Kedatangan tersebut sehubungan dengan surat pengaduan yang disampaikan ke Disnaker Lamongan pada tanggal 2 Juli 2025, terkait upah atau pembayaran tenaga kerja proyek pembangunan Stadion Surajaya Lamongan yang belum terbayar 100% oleh perusahaan pelaksana proyek tersebut.
Wahyu, salah satu mandor mengaku telah menyelesaikan pekerjaannya sejak Februari 2025 lalu. Bahkan stadion yang menghabiskan anggaran ratusan miliyar rupiah itu sudah diresmikan Presiden RI, Prabowo Subianto, pada Bulan Maret 2025. Namun hingga lebih dari 5 bulan, hasil kerja kerasnya itu masih dibayar dengan janji-janji.
"PT. Wika Bangunan Gedung (perusahaan pelaksana) belum memenuhi urusan administrasi (sisa pembayaran). Padahal pekerjaan sudah kami selesaikan sejak bulan Februari (2025) dan diresmikan bulan Maret (2025). Namun hingga kini, PT. Wika belum memenuhi administrasi yang sudah kami ajukan sejak bulan itu," kata Wahyu didampingi sejumlah mandor lainnya, di Kantor Disnker Lamongan, Kamis (17/7/2025).
"Ini sudah berbulan-bulan kami menunggu. Sementara kami ini bukan pengusaha-pengusaha besar, melainkan hanya orang-orang UMKM, yang justru membantu perusahaan sebesar BUMN untuk bisa menyelesaikan pekerjaan dengan baik. ," terusnya.
Lebih lanjut, Wahyu mengatakan kurang lebih ada 29 mandor yang haknya belum terbayarkan. Namun dalam upaya ini hanya diikuti oleh 12 mandor. "Dari 12 ini kalau dijumlah tagihannya sekitar 5,6 miliyar rupiah. Pada intinya kami hanya ingin menuntut hak kami saja, karena kami sudah berkeringat, berkeluh untuk bisa mengerjakan stadion Lamongan itu," pungkasnya.
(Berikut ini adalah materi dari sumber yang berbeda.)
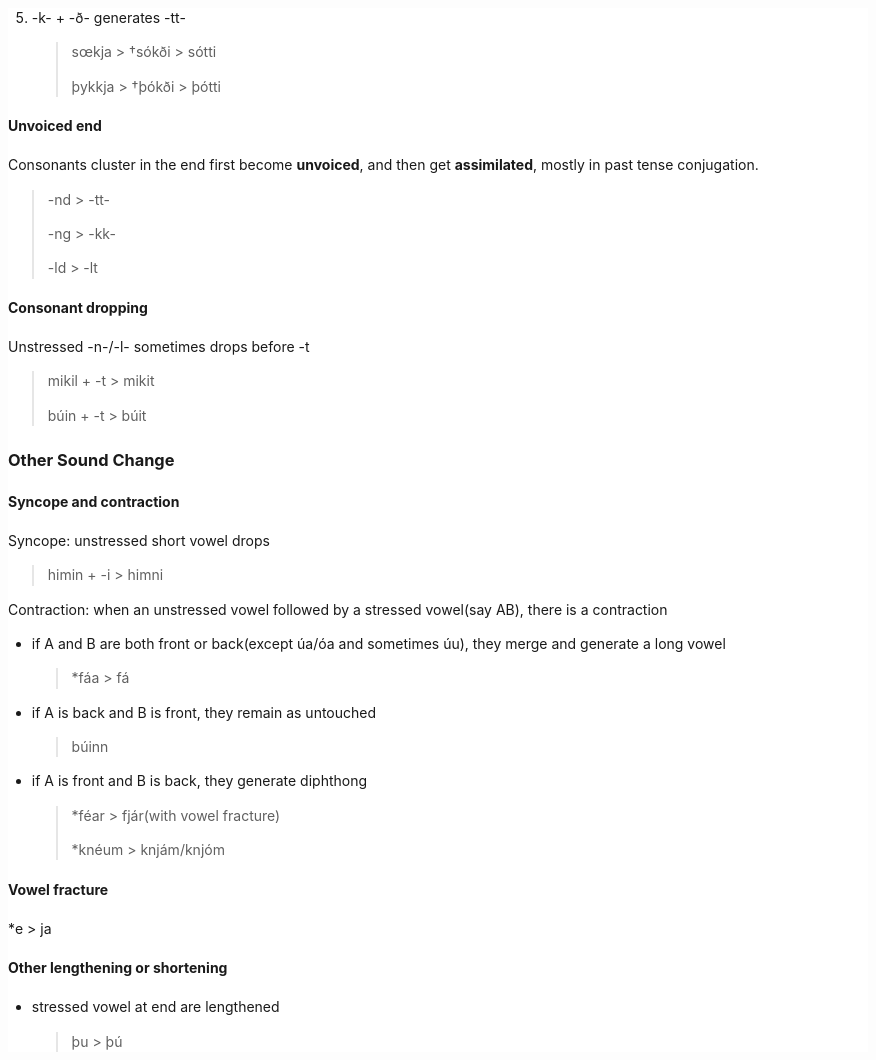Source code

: 5. -k- + -ð- generates -tt-

   > sœkja > †sókði > sótti
   >
   > þykkja > †þókði > þótti

#### Unvoiced end

Consonants cluster in the end first become **unvoiced**, and then get **assimilated**, mostly in past tense conjugation.

> -nd > -tt-
>
> -ng > -kk-
>
> -ld > -lt

#### Consonant dropping

Unstressed -n-/-l- sometimes drops before -t

> mikil + -t > mikit
>
> búin + -t > búit

### Other Sound Change

#### Syncope and contraction

Syncope: unstressed short vowel drops

> himin + -i  > himni

Contraction: when an unstressed vowel followed by a stressed vowel(say AB), there is a contraction

- if A and B are both front or back(except úa/óa and sometimes úu), they merge and generate a long vowel

  > *fáa > fá

- if A is back and B is front, they remain as untouched

  > búinn

- if A is front and B is back, they generate diphthong

  > *féar > fjár(with vowel fracture)
  >
  > *knéum > knjám/knjóm

#### Vowel fracture

*e > ja

#### Other lengthening or shortening

- stressed vowel at end are lengthened

  > þu > þú
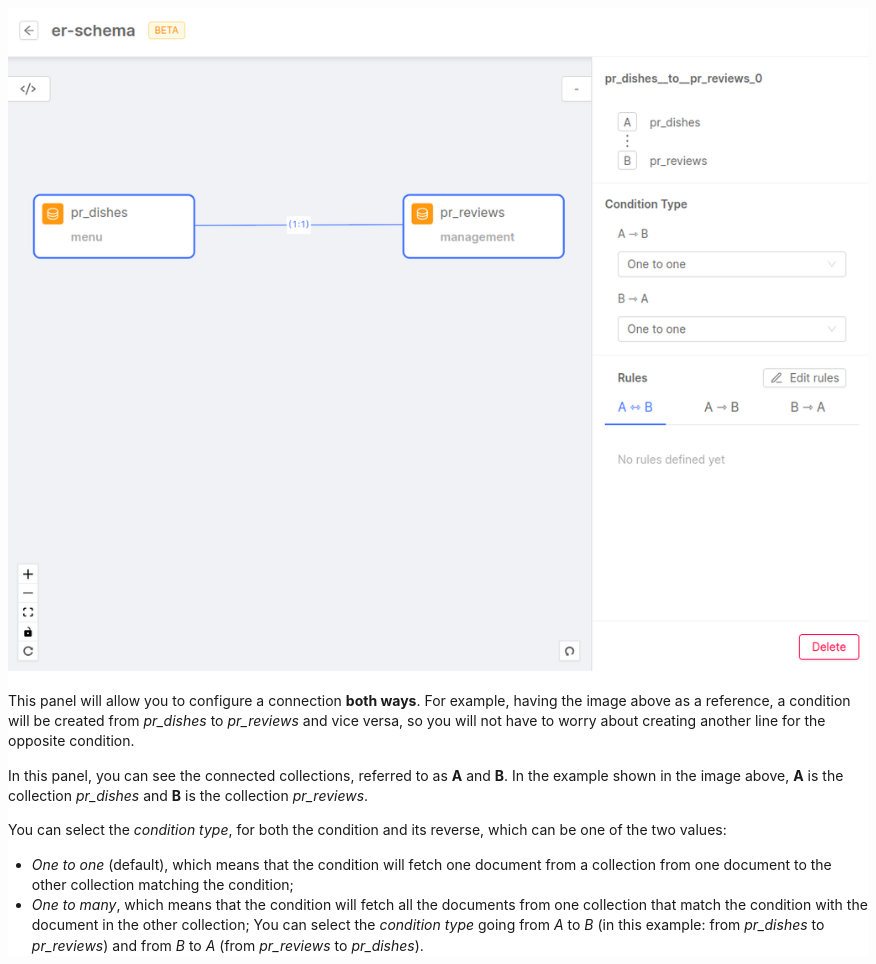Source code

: ![Condition panel opened](../../img/er-schema-condition-panel-empty.png)

This panel will allow you to configure a connection **both ways**. For example, having the image above as a reference, a condition will be created from _pr_dishes_ to _pr_reviews_ and vice versa, so you will not have to worry about creating another line for the opposite condition.

In this panel, you can see the connected collections, referred to as **A** and **B**. In the example shown in the image
above, **A** is the collection _pr_dishes_ and **B** is the collection _pr_reviews_.

You can select the _condition type_, for both the condition and its reverse, which can be one of the two values:
- _One to one_ (default), which means that the condition will fetch one document from a collection from one document to the other collection matching the condition;
- _One to many_, which means that the condition will fetch all the documents from one collection that match the condition with the document in the other collection;
You can select the _condition type_ going from _A_ to _B_ (in this example: from _pr_dishes_ to _pr_reviews_) and from _B_ to _A_ (from _pr_reviews_ to _pr_dishes_).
Sementara itu, Kepala Disnaker Lamongan, M. Zamroni, menegaskan akan berupaya melakukan penyelesaian dengan koordinasi dengan beberapa Organisasi Perangkat Daerah (OPD) dan memanggil pihak PT. Wika Bangunan Gedung.
"Sesuai dengan surat pengaduan yang kami terima, maka hari ini para mandor tersebut kami panggil untuk menjelaskan persoalannya. Dan nanti kita akan komunikasikan dengan rekan-rekan OPD yang berkaitan untuk membantu persoalan ini. Setelah ini kita juga akan ketemu dengan pihak PT. Wika untuk minta penjelasan dan lain sebagainya, termasuk juga dengan OPD-OPD terkait," jelasnya.
Seperti pemberitaan sebelumnya, puluhan mandor pelaksana proyek pembangunan stadion Surajaya Lamongan, mengeluhkan soal sisa pembayaran kerja yang belum terbayar 100% oleh perusahaan pelaksana pekerjaan, PT. Wika Bangunan Gedung, Tbk.
Hal tersebut juga berimbas kepada Rofiah (53), pemilik warung makan, asal Desa Kebonagung, Kecamatan Babat, Kabupaten Lamongan, yang mengaku jika para pekerja proyek meninggalkan utang di warung miliknya hingga total Rp. 173.000.000,-.
"Saya juga kesulitan memenuhi kebutuhan hidup sehari-hari. Bahkan terpaksa berutang ke kesana-sini untuk mencukupi kebutuhan keluarga saya," keluh Rofiah saat ditemui awak media di warungnya di Jalan Pahlawan Lamongan, Kamis (3/7/2025).